(Beginning of EXTRACTED DATA)

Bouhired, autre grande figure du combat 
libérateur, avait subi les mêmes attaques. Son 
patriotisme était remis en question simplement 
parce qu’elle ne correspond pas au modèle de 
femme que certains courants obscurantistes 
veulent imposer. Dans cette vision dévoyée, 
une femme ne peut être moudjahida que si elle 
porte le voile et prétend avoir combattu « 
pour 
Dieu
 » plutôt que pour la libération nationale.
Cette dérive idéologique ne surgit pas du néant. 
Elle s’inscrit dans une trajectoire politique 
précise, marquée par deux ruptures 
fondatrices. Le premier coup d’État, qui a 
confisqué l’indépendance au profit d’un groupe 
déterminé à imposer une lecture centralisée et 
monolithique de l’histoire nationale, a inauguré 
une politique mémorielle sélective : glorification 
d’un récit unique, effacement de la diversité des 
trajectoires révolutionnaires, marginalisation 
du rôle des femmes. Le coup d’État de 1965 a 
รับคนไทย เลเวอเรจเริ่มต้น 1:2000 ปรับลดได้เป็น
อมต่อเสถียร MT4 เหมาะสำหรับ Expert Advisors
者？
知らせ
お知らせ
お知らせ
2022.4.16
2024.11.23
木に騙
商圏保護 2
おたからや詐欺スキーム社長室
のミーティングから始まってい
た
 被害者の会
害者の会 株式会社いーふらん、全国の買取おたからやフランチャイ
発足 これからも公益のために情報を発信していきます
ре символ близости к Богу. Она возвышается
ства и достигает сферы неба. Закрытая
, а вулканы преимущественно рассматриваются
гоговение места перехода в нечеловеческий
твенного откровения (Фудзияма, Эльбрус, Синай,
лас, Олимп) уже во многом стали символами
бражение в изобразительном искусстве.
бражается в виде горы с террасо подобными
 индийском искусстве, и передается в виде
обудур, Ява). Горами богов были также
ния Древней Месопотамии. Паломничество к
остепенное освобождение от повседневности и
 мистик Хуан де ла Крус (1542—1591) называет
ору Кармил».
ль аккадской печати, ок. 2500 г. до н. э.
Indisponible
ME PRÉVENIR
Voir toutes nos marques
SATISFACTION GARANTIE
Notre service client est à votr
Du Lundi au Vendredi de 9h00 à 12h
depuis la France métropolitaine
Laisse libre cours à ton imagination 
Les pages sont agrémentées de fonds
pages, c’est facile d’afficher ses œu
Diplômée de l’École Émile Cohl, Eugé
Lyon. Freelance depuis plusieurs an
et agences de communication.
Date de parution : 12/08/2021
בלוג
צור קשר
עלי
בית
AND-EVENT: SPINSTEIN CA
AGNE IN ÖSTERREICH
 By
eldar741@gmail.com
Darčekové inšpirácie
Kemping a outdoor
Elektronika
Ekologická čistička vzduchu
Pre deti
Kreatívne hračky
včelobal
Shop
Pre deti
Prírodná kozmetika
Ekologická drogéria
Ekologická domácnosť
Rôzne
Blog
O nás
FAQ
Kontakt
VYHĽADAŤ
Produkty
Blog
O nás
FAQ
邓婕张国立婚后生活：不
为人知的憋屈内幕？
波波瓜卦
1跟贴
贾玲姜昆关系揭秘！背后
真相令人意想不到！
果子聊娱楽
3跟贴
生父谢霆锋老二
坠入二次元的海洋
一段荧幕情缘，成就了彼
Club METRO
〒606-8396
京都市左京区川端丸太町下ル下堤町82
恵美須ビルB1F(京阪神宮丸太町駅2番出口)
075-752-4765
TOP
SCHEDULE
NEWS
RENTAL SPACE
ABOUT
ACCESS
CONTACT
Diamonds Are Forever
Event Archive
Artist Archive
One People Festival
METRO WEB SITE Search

(End of EXTRACTED DATA)

Could you write out every entry above exactly as it appears?

__WRITTEN SOLUTION__:
Bouhired, autre grande figure du combat 
libérateur, avait subi les mêmes attaques. Son 
patriotisme était remis en question simplement 
parce qu’elle ne correspond pas au modèle de 
femme que certains courants obscurantistes 
veulent imposer. Dans cette vision dévoyée, 
une femme ne peut être moudjahida que si elle 
porte le voile et prétend avoir combattu « 
pour 
Dieu
 » plutôt que pour la libération nationale.
Cette dérive idéologique ne surgit pas du néant. 
Elle s’inscrit dans une trajectoire politique 
précise, marquée par deux ruptures 
fondatrices. Le premier coup d’État, qui a 
confisqué l’indépendance au profit d’un groupe 
déterminé à imposer une lecture centralisée et 
monolithique de l’histoire nationale, a inauguré 
une politique mémorielle sélective : glorification 
d’un récit unique, effacement de la diversité des 
trajectoires révolutionnaires, marginalisation 
du rôle des femmes. Le coup d’État de 1965 a 
รับคนไทย เลเวอเรจเริ่มต้น 1:2000 ปรับลดได้เป็น
อมต่อเสถียร MT4 เหมาะสำหรับ Expert Advisors
者？
知らせ
お知らせ
お知らせ
2022.4.16
2024.11.23
木に騙
商圏保護 2
おたからや詐欺スキーム社長室
のミーティングから始まってい
た
 被害者の会
害者の会 株式会社いーふらん、全国の買取おたからやフランチャイ
発足 これからも公益のために情報を発信していきます
ре символ близости к Богу. Она возвышается
ства и достигает сферы неба. Закрытая
, а вулканы преимущественно рассматриваются
гоговение места перехода в нечеловеческий
твенного откровения (Фудзияма, Эльбрус, Синай,
лас, Олимп) уже во многом стали символами
бражение в изобразительном искусстве.
бражается в виде горы с террасо подобными
 индийском искусстве, и передается в виде
обудур, Ява). Горами богов были также
ния Древней Месопотамии. Паломничество к
остепенное освобождение от повседневности и
 мистик Хуан де ла Крус (1542—1591) называет
ору Кармил».
ль аккадской печати, ок. 2500 г. до н. э.
Indisponible
ME PRÉVENIR
Voir toutes nos marques
SATISFACTION GARANTIE
Notre service client est à votr
Du Lundi au Vendredi de 9h00 à 12h
depuis la France métropolitaine
Laisse libre cours à ton imagination 
Les pages sont agrémentées de fonds
pages, c’est facile d’afficher ses œu
Diplômée de l’École Émile Cohl, Eugé
Lyon. Freelance depuis plusieurs an
et agences de communication.
Date de parution : 12/08/2021
בלוג
צור קשר
עלי
בית
AND-EVENT: SPINSTEIN CA
AGNE IN ÖSTERREICH
 By
eldar741@gmail.com
Darčekové inšpirácie
Kemping a outdoor
Elektronika
Ekologická čistička vzduchu
Pre deti
Kreatívne hračky
včelobal
Shop
Pre deti
Prírodná kozmetika
Ekologická drogéria
Ekologická domácnosť
Rôzne
Blog
O nás
FAQ
Kontakt
VYHĽADAŤ
Produkty
Blog
O nás
FAQ
邓婕张国立婚后生活：不
为人知的憋屈内幕？
波波瓜卦
1跟贴
贾玲姜昆关系揭秘！背后
真相令人意想不到！
果子聊娱楽
3跟贴
生父谢霆锋老二
坠入二次元的海洋
一段荧幕情缘，成就了彼
Club METRO
〒606-8396
京都市左京区川端丸太町下ル下堤町82
恵美須ビルB1F(京阪神宮丸太町駅2番出口)
075-752-4765
TOP
SCHEDULE
NEWS
RENTAL SPACE
ABOUT
ACCESS
CONTACT
Diamonds Are Forever
Event Archive
Artist Archive
One People Festival
METRO WEB SITE Search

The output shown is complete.